# GOAL OF THE EXERCISE:
Go over the data and copy out each line with "messaging" in it.

——

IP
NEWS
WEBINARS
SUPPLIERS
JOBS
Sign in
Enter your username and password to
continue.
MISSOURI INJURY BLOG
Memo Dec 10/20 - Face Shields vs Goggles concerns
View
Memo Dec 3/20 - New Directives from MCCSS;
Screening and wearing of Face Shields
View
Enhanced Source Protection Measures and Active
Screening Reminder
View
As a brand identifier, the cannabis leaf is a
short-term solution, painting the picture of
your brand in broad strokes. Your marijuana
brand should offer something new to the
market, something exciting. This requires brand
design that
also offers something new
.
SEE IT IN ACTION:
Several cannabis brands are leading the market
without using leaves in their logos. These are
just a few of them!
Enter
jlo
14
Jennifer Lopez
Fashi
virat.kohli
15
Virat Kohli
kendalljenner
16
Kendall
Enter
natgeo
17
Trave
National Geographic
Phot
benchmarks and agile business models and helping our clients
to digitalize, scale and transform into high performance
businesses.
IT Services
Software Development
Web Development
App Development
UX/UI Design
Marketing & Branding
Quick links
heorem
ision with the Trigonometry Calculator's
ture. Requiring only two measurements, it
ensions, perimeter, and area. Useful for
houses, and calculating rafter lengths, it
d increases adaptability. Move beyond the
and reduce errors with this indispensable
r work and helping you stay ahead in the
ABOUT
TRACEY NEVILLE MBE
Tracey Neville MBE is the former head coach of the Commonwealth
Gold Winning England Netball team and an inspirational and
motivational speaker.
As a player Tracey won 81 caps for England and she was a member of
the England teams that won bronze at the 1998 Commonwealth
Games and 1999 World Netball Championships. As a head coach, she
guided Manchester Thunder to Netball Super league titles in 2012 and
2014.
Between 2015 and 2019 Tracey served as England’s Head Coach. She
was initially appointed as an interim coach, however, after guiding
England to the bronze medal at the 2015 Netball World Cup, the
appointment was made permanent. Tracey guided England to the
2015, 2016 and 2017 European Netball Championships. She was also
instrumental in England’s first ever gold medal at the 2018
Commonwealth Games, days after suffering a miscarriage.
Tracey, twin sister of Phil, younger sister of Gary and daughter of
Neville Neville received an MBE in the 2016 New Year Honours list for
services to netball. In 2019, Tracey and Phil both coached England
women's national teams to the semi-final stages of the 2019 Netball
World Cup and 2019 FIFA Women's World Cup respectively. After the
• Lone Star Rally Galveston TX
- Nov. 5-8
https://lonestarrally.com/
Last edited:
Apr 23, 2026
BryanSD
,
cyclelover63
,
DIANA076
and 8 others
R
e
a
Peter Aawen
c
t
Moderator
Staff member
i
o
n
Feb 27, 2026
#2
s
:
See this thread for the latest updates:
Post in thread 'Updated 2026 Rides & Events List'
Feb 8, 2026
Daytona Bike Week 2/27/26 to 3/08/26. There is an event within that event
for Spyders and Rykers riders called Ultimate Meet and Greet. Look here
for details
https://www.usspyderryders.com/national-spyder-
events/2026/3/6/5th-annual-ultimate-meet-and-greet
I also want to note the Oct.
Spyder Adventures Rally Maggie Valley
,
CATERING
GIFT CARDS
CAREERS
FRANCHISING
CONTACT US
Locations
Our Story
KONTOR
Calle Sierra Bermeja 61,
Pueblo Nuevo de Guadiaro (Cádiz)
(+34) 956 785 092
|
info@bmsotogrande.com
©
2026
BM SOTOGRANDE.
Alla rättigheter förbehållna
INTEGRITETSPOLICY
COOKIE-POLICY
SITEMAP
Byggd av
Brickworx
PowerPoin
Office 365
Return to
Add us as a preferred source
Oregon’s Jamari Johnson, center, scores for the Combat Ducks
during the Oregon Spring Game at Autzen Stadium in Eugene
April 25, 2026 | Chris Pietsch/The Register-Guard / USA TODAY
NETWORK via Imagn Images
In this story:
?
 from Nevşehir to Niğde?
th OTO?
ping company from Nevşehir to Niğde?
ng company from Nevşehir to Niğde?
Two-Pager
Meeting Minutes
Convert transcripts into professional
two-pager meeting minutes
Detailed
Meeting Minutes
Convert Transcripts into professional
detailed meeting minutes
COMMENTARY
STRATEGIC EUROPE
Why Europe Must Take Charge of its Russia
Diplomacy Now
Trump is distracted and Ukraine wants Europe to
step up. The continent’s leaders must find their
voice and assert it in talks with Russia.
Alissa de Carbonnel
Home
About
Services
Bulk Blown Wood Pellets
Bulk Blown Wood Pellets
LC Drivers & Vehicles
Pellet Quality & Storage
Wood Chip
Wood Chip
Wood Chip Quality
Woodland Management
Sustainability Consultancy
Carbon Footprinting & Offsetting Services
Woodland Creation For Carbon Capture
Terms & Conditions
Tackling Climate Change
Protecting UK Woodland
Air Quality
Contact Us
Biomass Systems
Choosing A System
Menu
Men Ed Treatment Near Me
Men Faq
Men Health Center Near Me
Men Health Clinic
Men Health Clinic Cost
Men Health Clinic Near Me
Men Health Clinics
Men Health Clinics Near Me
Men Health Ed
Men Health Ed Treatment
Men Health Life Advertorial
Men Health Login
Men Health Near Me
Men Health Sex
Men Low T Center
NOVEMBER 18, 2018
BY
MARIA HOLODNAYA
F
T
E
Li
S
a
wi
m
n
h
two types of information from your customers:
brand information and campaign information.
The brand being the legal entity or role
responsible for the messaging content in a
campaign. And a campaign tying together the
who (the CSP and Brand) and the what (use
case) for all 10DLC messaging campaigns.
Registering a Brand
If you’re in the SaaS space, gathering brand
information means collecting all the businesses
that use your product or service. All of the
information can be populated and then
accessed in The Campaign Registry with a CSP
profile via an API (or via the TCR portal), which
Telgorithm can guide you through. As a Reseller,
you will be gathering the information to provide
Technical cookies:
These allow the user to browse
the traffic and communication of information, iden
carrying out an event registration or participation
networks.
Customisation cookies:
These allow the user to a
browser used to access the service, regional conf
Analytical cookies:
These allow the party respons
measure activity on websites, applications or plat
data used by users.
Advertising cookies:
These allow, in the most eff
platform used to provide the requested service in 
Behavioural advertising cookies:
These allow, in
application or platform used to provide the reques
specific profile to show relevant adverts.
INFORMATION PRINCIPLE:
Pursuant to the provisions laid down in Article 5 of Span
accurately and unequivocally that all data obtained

——

# YOUR RESPONSE:
responsible for the messaging content in a
case) for all 10DLC messaging campaigns.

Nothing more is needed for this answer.